> Problem
Please copy each line of the records below that includes the word "visits".

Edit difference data
= = = = = = =

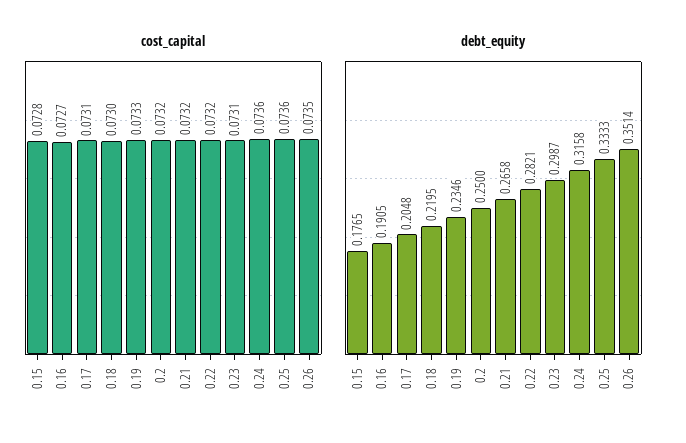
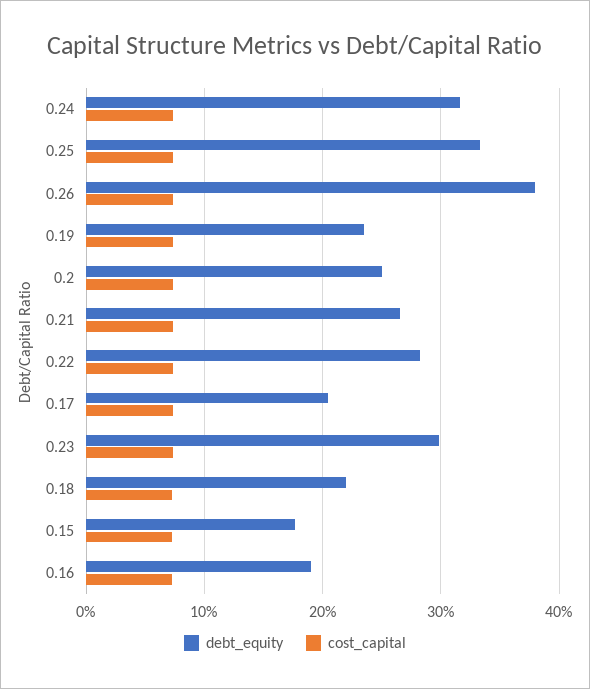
  {
    "cost_capital": {
      "0.15": 0.0728,
      "0.16": 0.0727,
      "0.17": 0.0731,
      "0.18": 0.073,
      "0.19": 0.0733,
      "0.2": 0.0732,
      "0.21": 0.0732,
      "0.22": 0.0732,
      "0.23": 0.0731,
      "0.24": 0.0736,
      "0.25": 0.0736,
      "0.26": 0.0735
    },
    "debt_equity": {
      "0.15": 0.1765,
      "0.16": 0.1905,
      "0.17": 0.2048,
      "0.18": 0.2195,
      "0.19": 0.2346,
      "0.2": 0.25,
      "0.21": 0.2658,
      "0.22": 0.2821,
      "0.23": 0.2987,
      "0.24": 0.3158,
      "0.25": 0.3333,
-     "0.26": 0.3514
+     "0.26": 0.38
    }
  }

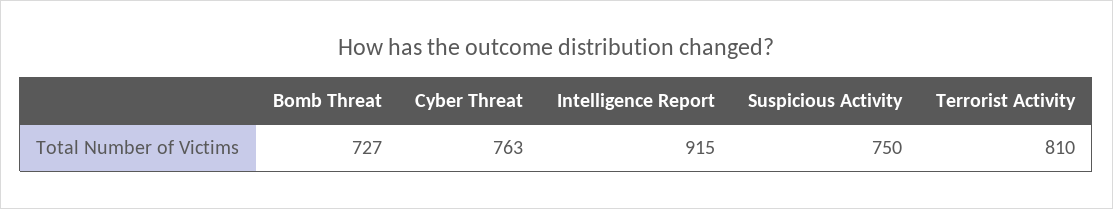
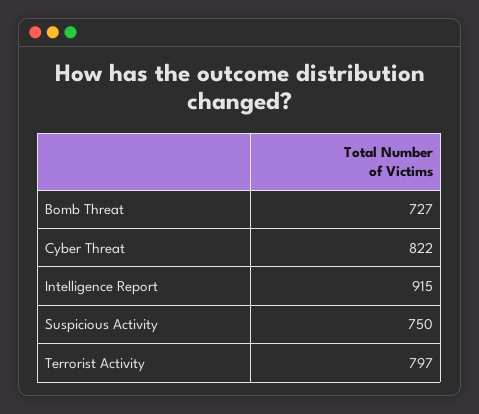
  {
    "Bomb Threat": 727,
-   "Cyber Threat": 763,
+   "Cyber Threat": 822,
    "Intelligence Report": 915,
    "Suspicious Activity": 750,
-   "Terrorist Activity": 810
+   "Terrorist Activity": 797
  }

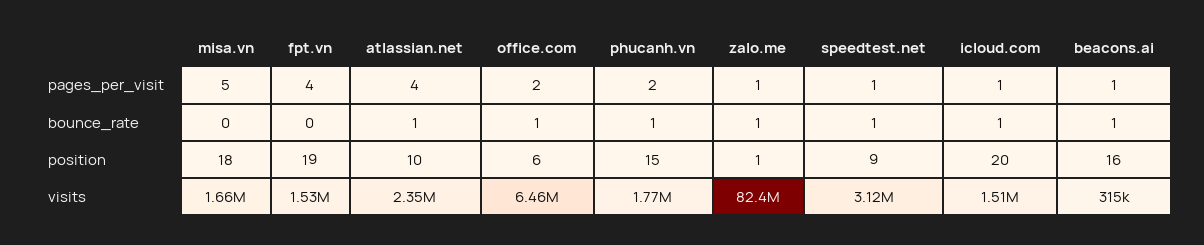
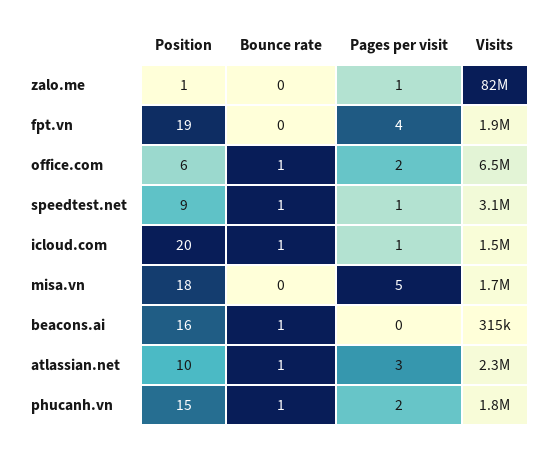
  {
    "misa.vn": {
      "pages_per_visit": 5,
      "bounce_rate": 0,
      "position": 18,
      "visits": 1660000
    },
    "fpt.vn": {
      "pages_per_visit": 4,
      "bounce_rate": 0,
      "position": 19,
-     "visits": 1530000
+     "visits": 1900000
    },
    "atlassian.net": {
-     "pages_per_visit": 4,
+     "pages_per_visit": 3,
      "bounce_rate": 1,
      "position": 10,
      "visits": 2350000
    },
    "office.com": {
      "pages_per_visit": 2,
      "bounce_rate": 1,
      "position": 6,
      "visits": 6460000
    },
    "phucanh.vn": {
      "pages_per_visit": 2,
      "bounce_rate": 1,
      "position": 15,
      "visits": 1770000
    },
    "zalo.me": {
      "pages_per_visit": 1,
-     "bounce_rate": 1,
+     "bounce_rate": 0,
      "position": 1,
      "visits": 82400000
    },
    "speedtest.net": {
      "pages_per_visit": 1,
      "bounce_rate": 1,
      "position": 9,
      "visits": 3120000
    },
    "icloud.com": {
      "pages_per_visit": 1,
      "bounce_rate": 1,
      "position": 20,
      "visits": 1510000
    },
    "beacons.ai": {
-     "pages_per_visit": 1,
+     "pages_per_visit": 0,
      "bounce_rate": 1,
      "position": 16,
      "visits": 315000
    }
  }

= = = = = = =

> Task output
      "visits": 1660000
-     "visits": 1530000
+     "visits": 1900000
      "visits": 2350000
      "visits": 6460000
      "visits": 1770000
      "visits": 82400000
      "visits": 3120000
      "visits": 1510000
      "visits": 315000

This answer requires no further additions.